ICE dropped a bombshell this week: Homeland Security investigators have flagged more than 10,000 potential cases of fraud tied to the Optional Practical Training (OPT) student‑work program. This is not a papertrail typo. Acting ICE Director Todd Lyons told reporters the findings are “only the tip of the iceberg,” and the facts they released explain why every American who cares about fair hiring should be alarmed.

ICE Uncovers 10,000+ Suspected OPT Fraud Cases

At a DHS briefing, Acting ICE Director Todd Lyons and USCIS officials described a nationwide sweep of OPT employers that turned up shell companies, locked or empty worksites, and repeated use of the same physical addresses for multiple employers.
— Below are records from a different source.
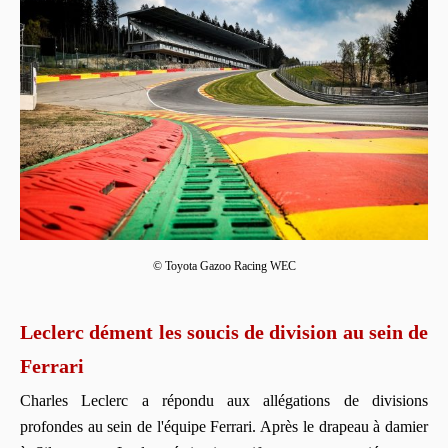
© Toyota Gazoo Racing WEC
Leclerc dément les soucis de division au sein de
Ferrari
Charles Leclerc a répondu aux allégations de divisions
profondes au sein de l'équipe Ferrari. Après le drapeau à damier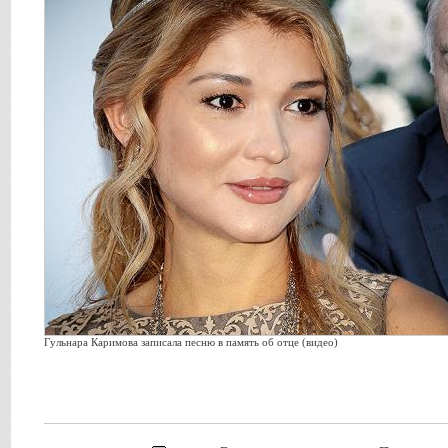
Гульнара Каримова записала песню в память об отце (видео)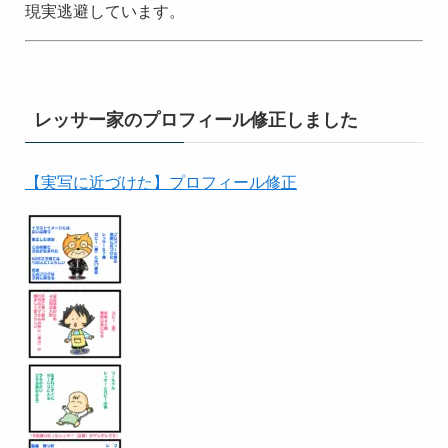
現実逃避しています。
レッサー家のプロフィール修正しました
【実写に近づけた】プロフィール修正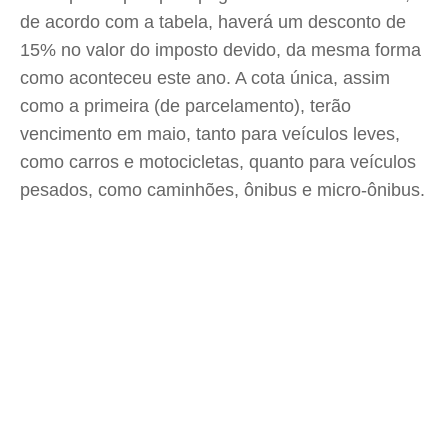
de acordo com a tabela, haverá um desconto de
15% no valor do imposto devido, da mesma forma
como aconteceu este ano. A cota única, assim
como a primeira (de parcelamento), terão
vencimento em maio, tanto para veículos leves,
como carros e motocicletas, quanto para veículos
pesados, como caminhões, ônibus e micro-ônibus.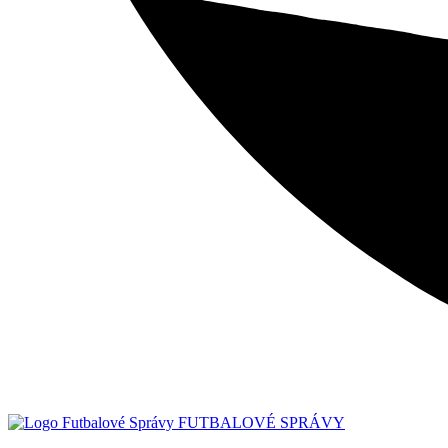
FUTBALOVÉ SPRÁVY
Investigators found clusters of suspicious activity in states like Virginia, Texas, Georgia, Illinois, New York, New Jersey, North Carolina and Florida. ICE says many flagged cases involve employers that claim U.S. supervision while managers actually sit overseas — investigators repeatedly pointed to management operating out of India in some schemes.

How OPT Turned Into a Loophole for Cheap Labor

OPT was supposed to be a short, sensible bridge from a student visa to real work experience — usually a year, sometimes longer for STEM grads. Instead, the program became a magnet for abuse. Fake employers, paper firms, and sham addresses let some foreign graduates stay here and undercut American workers. Universities cash tuition. Employers get cheap labor. And the administration, rightly, is asking whether this program has gone well past its original purpose.
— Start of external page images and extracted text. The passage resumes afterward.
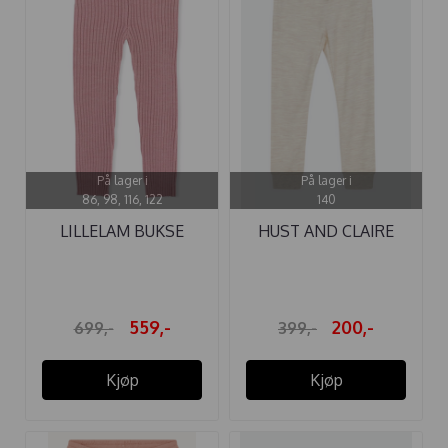
På lager i
På lager i
86, 98, 116, 122
140
LILLELAM BUKSE
HUST AND CLAIRE
CLASSIC RIBB ...
BUKSE ...
559,-
200,-
699,-
399,-
Kjøp
Kjøp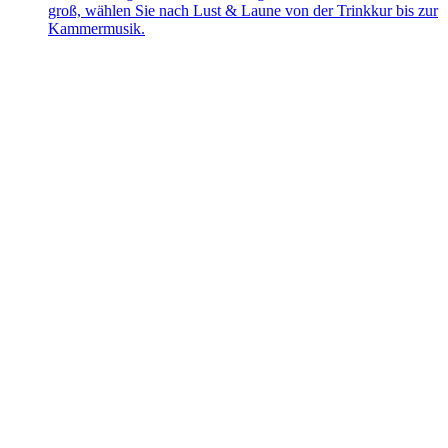
groß, wählen Sie nach Lust & Laune von der Trinkkur bis zur
Kammermusik.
What Enforcement and Congress Should Do Next

First, keep the heat on enforcement. ICE and Homeland Security Investigations must follow up with more site visits, criminal referrals where warranted, and public updates on results. Second, USCIS and DHS should finish the rulemaking they’ve been talking about and clamp down on the loopholes that let shell employers prosper. Third, Congress should stop pretending everything is fine and hold hearings — not to virtue signal, but to fix a program that has been exploited. If people are gaming the system, the answer isn’t silence or excuses; it’s accountability.

Bottom line

The 10,000 figure is a wake‑up call. This is a win for enforcement and a chance for lawmakers to protect American graduates and honest employers. If officials follow through, we can clean up OPT without punishing legitimate students who follow the rules. If they don’t, expect more empty offices, more paper employers, and more stories about a program that turned into a jobs pipeline for anyone clever enough to game it. Congress and DHS now have the facts — let’s see if they have the backbone to act.